Relations between the Great Awakening and Witches

Putting both of the readings for Tuesday into one argument, I would say that the witch hunts of the late seventeenth century and the religious Great Awakening go hand in hand. I realize there is somewhat of a debate going on and I would like to make my voice heard. I agree with Romangone who says that the two events were definitely connected. They claim that pastors and religious leaders were using the witch trials to try and scare people into becoming more religious and I think that this has some correct aspects to it. I believe that the witch trials did deepen the peoples belief in the church, but that that was not the pastors’ and religious leaders’ intent. The reason for the sudden witch hunts and trials is up for debate, but whether it was ergot, PTSD, or social warfare, the result of the trials and hunts is undisputed. Throughout the accusations a general fear emerged that these witches were worshiping Satan and that was bringing the Devil closer to Salem. I believe that this led the people of Massachusetts to seek out God in any way possible and they turned to both their old local churches or the traveling evangelicals. The evangelical preachers took full advantage of the fear that had been placed in Massachusetts and they used this fear to convert more and more people to their belief.

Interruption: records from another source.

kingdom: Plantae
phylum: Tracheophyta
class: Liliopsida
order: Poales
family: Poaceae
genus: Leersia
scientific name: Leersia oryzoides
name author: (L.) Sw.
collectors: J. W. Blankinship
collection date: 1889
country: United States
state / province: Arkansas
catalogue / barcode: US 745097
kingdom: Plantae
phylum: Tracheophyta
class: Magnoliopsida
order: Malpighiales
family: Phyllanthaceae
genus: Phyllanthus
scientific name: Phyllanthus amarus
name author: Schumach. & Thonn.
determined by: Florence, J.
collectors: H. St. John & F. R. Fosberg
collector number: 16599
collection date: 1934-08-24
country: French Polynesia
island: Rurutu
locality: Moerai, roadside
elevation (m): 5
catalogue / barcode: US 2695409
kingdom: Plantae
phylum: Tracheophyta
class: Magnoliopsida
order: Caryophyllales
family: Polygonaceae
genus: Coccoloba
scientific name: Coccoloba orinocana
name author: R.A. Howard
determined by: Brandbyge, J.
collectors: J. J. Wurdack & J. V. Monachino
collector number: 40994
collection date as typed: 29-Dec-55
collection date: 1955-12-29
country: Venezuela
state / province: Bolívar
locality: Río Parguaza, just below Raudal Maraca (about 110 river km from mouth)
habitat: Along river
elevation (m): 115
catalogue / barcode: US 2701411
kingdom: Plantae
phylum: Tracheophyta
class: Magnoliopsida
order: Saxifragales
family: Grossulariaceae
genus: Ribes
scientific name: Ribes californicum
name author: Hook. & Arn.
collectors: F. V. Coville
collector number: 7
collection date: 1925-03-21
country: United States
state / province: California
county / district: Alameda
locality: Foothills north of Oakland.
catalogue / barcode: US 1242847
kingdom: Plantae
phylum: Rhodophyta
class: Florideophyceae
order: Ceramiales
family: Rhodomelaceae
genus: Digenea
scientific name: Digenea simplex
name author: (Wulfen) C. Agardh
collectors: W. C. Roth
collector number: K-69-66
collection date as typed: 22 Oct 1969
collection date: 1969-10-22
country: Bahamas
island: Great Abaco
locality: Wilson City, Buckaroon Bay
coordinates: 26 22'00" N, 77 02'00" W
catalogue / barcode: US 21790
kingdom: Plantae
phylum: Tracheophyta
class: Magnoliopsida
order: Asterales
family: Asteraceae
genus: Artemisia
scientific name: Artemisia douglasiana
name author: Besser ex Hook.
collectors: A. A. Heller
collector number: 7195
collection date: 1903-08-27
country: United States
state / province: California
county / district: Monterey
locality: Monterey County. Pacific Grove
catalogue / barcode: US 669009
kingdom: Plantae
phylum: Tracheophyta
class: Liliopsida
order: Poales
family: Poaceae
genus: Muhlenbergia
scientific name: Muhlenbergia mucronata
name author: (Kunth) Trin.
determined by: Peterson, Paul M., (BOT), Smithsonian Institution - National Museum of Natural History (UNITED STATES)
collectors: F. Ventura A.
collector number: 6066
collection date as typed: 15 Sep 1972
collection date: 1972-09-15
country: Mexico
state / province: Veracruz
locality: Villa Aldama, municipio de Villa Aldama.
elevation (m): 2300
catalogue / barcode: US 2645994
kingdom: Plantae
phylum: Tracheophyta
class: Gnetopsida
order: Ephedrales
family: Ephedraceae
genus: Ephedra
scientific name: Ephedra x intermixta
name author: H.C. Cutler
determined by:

Taylor describes the Great Awakening as a “dramatic and sweeping set of religious revivals” (339) and in the mid eighteenth century they were present in many places, especially the northeast. America was the land of religious freedom and protestants of all faiths found a home somewhere on the Atlantic seaboard. Even Catholics had a place in Maryland even thought the majority of the people were Protestants. In the late 17th century, it seemed as though virtually each colony had its own church. The Church of England was the official church of the Virginia Colony, the Puritan Church belonged to Massachusetts and many other New England Colonies, and the Dutch Reformed Church was present in New Netherland. However, the creation and Royal claiming of new colonies between 1690 and 1720 brought more Anglicans over from England and the Church of England grew to be present in more colonies. The Great Awakening was present all over British North America, but was most present in New England who recognized the Congregationalist Church. This was because of the prevalence of churches in that region, Taylor says of New Englanders: “few inhabitants lived more than six miles from a meetinghouse.” (340) The sheer amount of churches and the fact that there were so many educated men from Harvard and Yale to make up the Clergy made New England sure to be the center for the Great Awakening.

The Great Awakening of the 17th century was a time when people restored faith in God and the church became of paramount importance in the colonies. The Salem Witch Trials was by no means the main cause, but I find it undeniable that fear of the presence of the Devil played a significant role in the religious revival of the 1700s.